▶ **SHORT TASK**
Retype every line of the records below with no changes at all, and leave the pictures out of your copy.
[BEGIN DATA SHOWN]
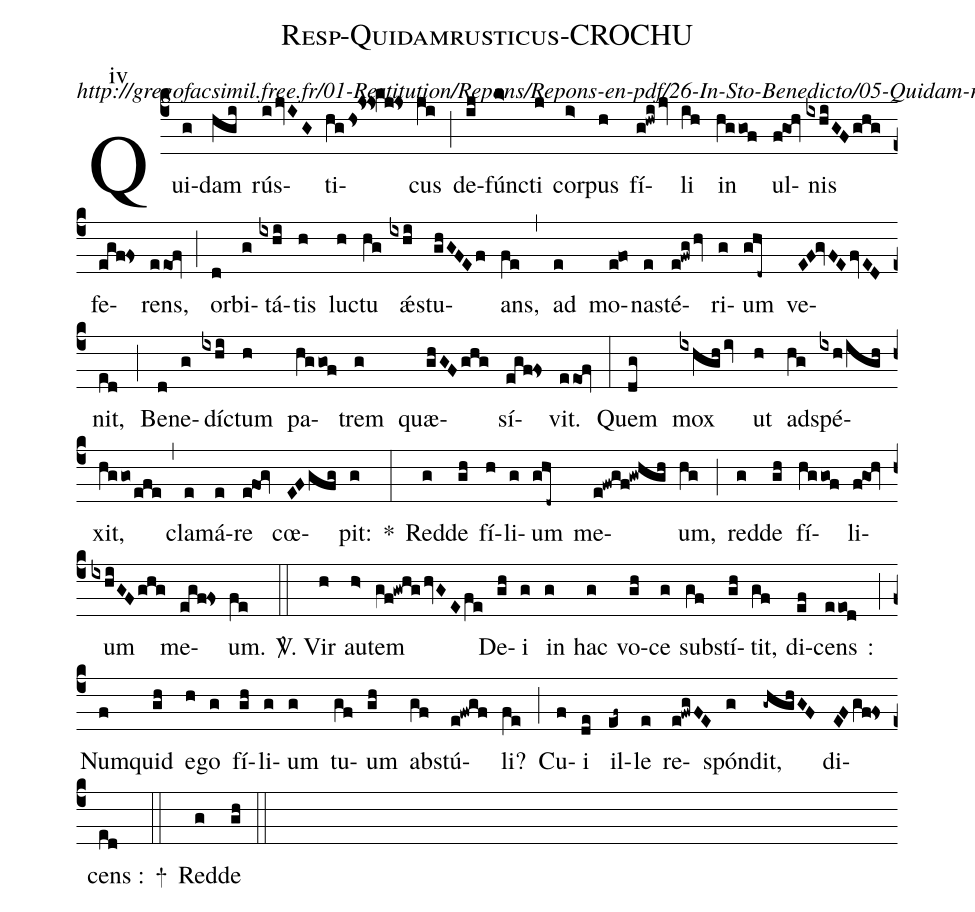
name: Resp-Quidamrusticus-CROCHU;
commentary: http://gregofacsimil.free.fr/01-Restitution/Repons/Repons-en-pdf/26-In-Sto-Benedicto/05-Quidam-rusticus-defuncti.pdf;
annotation: iv;
%%
(c4) Qui(g)dam(hgi) rús(i/jvIG)ti(hg/hs!js!js!kj!js)cus(ji) (;) de(ij)fúnc(k>)ti(j) cor(i>)pus(h) fí(g!hwi/jv)li(ih) in(hggof) ul(f!goh)nis(ixhiGFghg) fe(egf!fs)rens,(eeOf) (;) or(d)bi(g)tá(ixhi)tis(h) luc(h)tu(hg) ǽs(ixhi)tu(ghGFEf)ans,(fe) (,) ad(e) mo(e!fo)nas(e)té(e!fwg/hv)ri(g)um(ghd~) ve(EF!gvFEfvED)nit,(ed) (;)
Be(d)ne(g)díc(ixhi)tum(h) pa(hggof)trem(g) quæ(ghGFghg)sí(egf!fs)vit.(eeOf) (:) Quem(dg) mox(ixhgh/iv) ut(h) ad(hg)spé(ixh/igh)xit,(hggo/efe) (,) cla(e)má(e)re(e!fog) cœ(EFgfg)pit:(g) *(:) Red(g)de(gh) fí(h)li(g)um(ghd~) me(e!fwgf!gwhgh)um,(hg) (;) red(g)de(gh) fí(hggof)li(f!goh)um(ixhiGFghg) me(egf!fs)um.(fe) (::)

<sp>V/</sp>. Vir(h) au(h>)tem(gf!gwhg/hvGEfe) De(gh)i(g) in(g) hac(g) vo(gh)ce(g) sub(gf)stí(gh)tit,(gf) di(ef)cens(eeod) :(;) Num(f)quid(gh) e(h)go(g) fí(gh)li(g)um(g) tu(gf)um(gh) abs(gf)tú(e!fwgf)li?(fe) (;) Cu(f)i(de) il(ef~)le(e) re(e!fwgFE)spón(g)dit,(-ghghGF) di(EFgf!fs)cens :(ed) +(::)
Red(g)de(gh) (::)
[END DATA SHOWN]
▶ **ANSWER FOR THE TASK**
name: Resp-Quidamrusticus-CROCHU;
commentary: http://gregofacsimil.free.fr/01-Restitution/Repons/Repons-en-pdf/26-In-Sto-Benedicto/05-Quidam-rusticus-defuncti.pdf;
annotation: iv;
%%
(c4) Qui(g)dam(hgi) rús(i/jvIG)ti(hg/hs!js!js!kj!js)cus(ji) (;) de(ij)fúnc(k>)ti(j) cor(i>)pus(h) fí(g!hwi/jv)li(ih) in(hggof) ul(f!goh)nis(ixhiGFghg) fe(egf!fs)rens,(eeOf) (;) or(d)bi(g)tá(ixhi)tis(h) luc(h)tu(hg) ǽs(ixhi)tu(ghGFEf)ans,(fe) (,) ad(e) mo(e!fo)nas(e)té(e!fwg/hv)ri(g)um(ghd~) ve(EF!gvFEfvED)nit,(ed) (;)
Be(d)ne(g)díc(ixhi)tum(h) pa(hggof)trem(g) quæ(ghGFghg)sí(egf!fs)vit.(eeOf) (:) Quem(dg) mox(ixhgh/iv) ut(h) ad(hg)spé(ixh/igh)xit,(hggo/efe) (,) cla(e)má(e)re(e!fog) cœ(EFgfg)pit:(g) *(:) Red(g)de(gh) fí(h)li(g)um(ghd~) me(e!fwgf!gwhgh)um,(hg) (;) red(g)de(gh) fí(hggof)li(f!goh)um(ixhiGFghg) me(egf!fs)um.(fe) (::)

<sp>V/</sp>. Vir(h) au(h>)tem(gf!gwhg/hvGEfe) De(gh)i(g) in(g) hac(g) vo(gh)ce(g) sub(gf)stí(gh)tit,(gf) di(ef)cens(eeod) :(;) Num(f)quid(gh) e(h)go(g) fí(gh)li(g)um(g) tu(gf)um(gh) abs(gf)tú(e!fwgf)li?(fe) (;) Cu(f)i(de) il(ef~)le(e) re(e!fwgFE)spón(g)dit,(-ghghGF) di(EFgf!fs)cens :(ed) +(::)
Red(g)de(gh) (::)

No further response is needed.